Environment Variables

.env

CDK_SSO_OAUTH2_0_NAME="azure"
CDK_SSO_OAUTH2_0_DEFAULT=true
CDK_SSO_OAUTH2_0_CLIENT-ID="<client ID>"
CDK_SSO_OAUTH2_0_CLIENT-SECRET="<client secret>"
CDK_SSO_OAUTH2_0_OPENID_ISSUER="https://login.microsoftonline.com/<tenant ID>/v2.0"

Groups Configuration

If you want to use the external groups mapping to map groups between your Conduktor Console instance and Azure, you must add this claim to your Azure application in the Token configuration tab:

caution

If you have a large number of groups within your enterprise, you might need to assign some groups to the application, and check the Groups assigned to the application box when creating the groups claim on Azure AD. This is to avoid exceeding the limit on the number of groups a token can contain.

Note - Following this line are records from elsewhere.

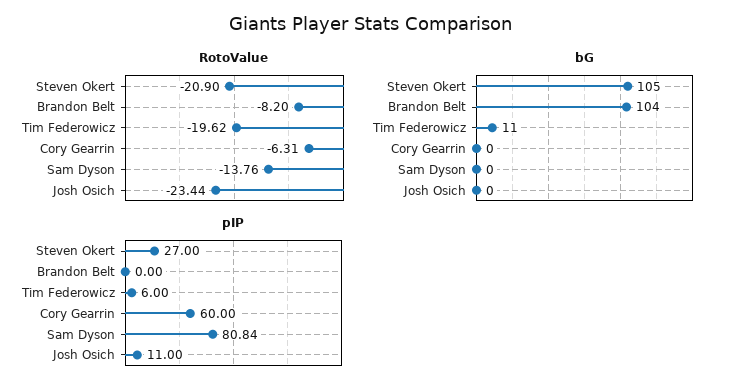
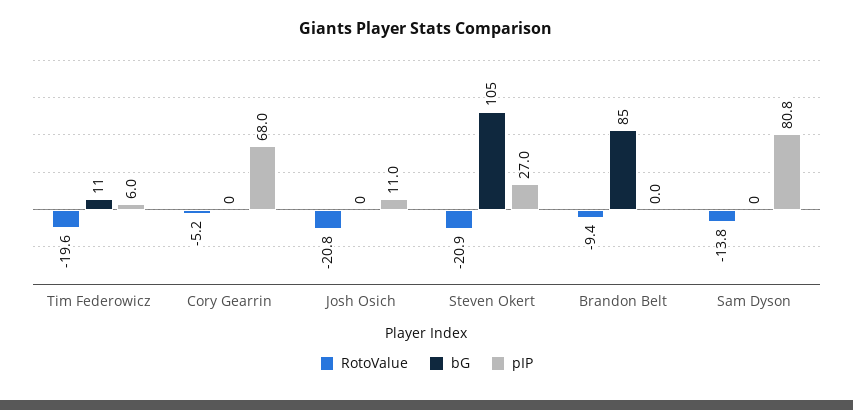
RotoValue, Brandon Belt: -8.2 -> -9.4
RotoValue, Cory Gearrin: -6.31 -> -5.2
RotoValue, Josh Osich: -23.44 -> -20.8
bG, Brandon Belt: 104 -> 85
pIP, Cory Gearrin: 60 -> 68

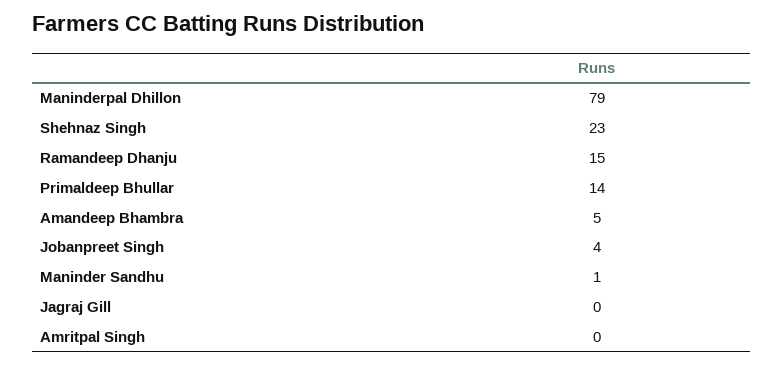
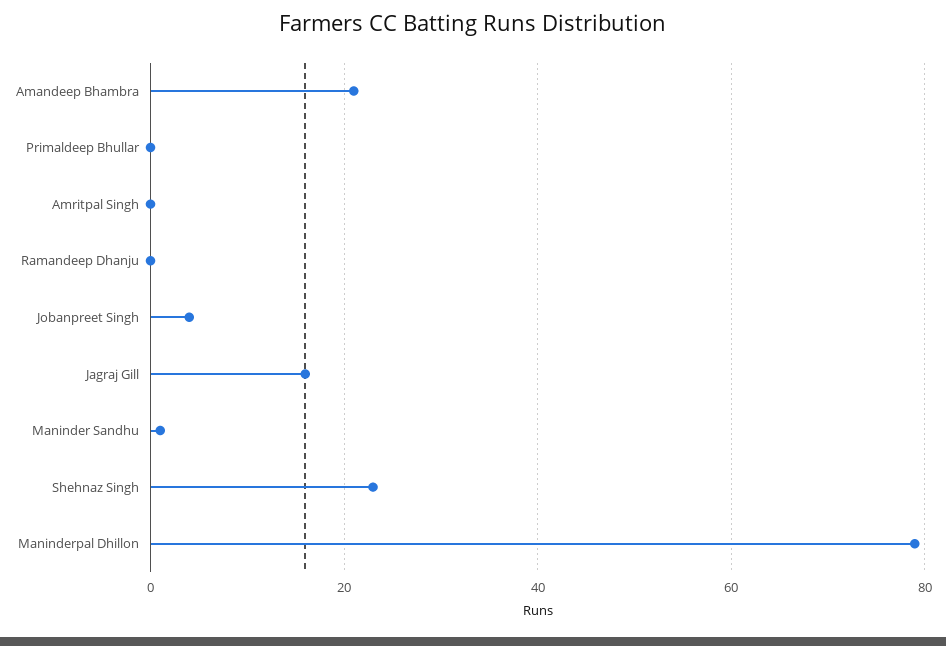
Ramandeep Dhanju: 15 -> 0
Primaldeep Bhullar: 14 -> 0
Amandeep Bhambra: 5 -> 20
Jagraj Gill: 0 -> 15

Then, you must set the property groups-claim to "groups" in the Console configuration file. Below is the full snippet for your configuration file:

YAML File

platform-config.yaml

sso:
  oauth2:
    - name: "azure"
      client-id: "<client ID>"
      client-secret: "<client secret>"
      groups-claim: "groups"
      openid:
        issuer: "https://login.microsoftonline.com/<tenant ID>/v2.0"

Environment Variables

.env

CDK_SSO_OAUTH2_0_NAME="azure"
CDK_SSO_OAUTH2_0_DEFAULT=true
CDK_SSO_OAUTH2_0_CLIENT-ID="<client ID>"
CDK_SSO_OAUTH2_0_CLIENT-SECRET="<client secret>"
CDK_SSO_OAUTH2_0_GROUPS-CLAIM="groups"
CDK_SSO_OAUTH2_0_OPENID_ISSUER="https://login.microsoftonline.com/<tenant ID>/v2.0"

External Groups Mapping

Now that your configuration is finished, you can set up the mapping between Azure AD and Console groups. That way, when a user will log in, they will be automatically added to the corresponding Console groups, based on the groups they belong to in Azure AD.

The value you need to put as an external group is the Object ID of the Azure AD group.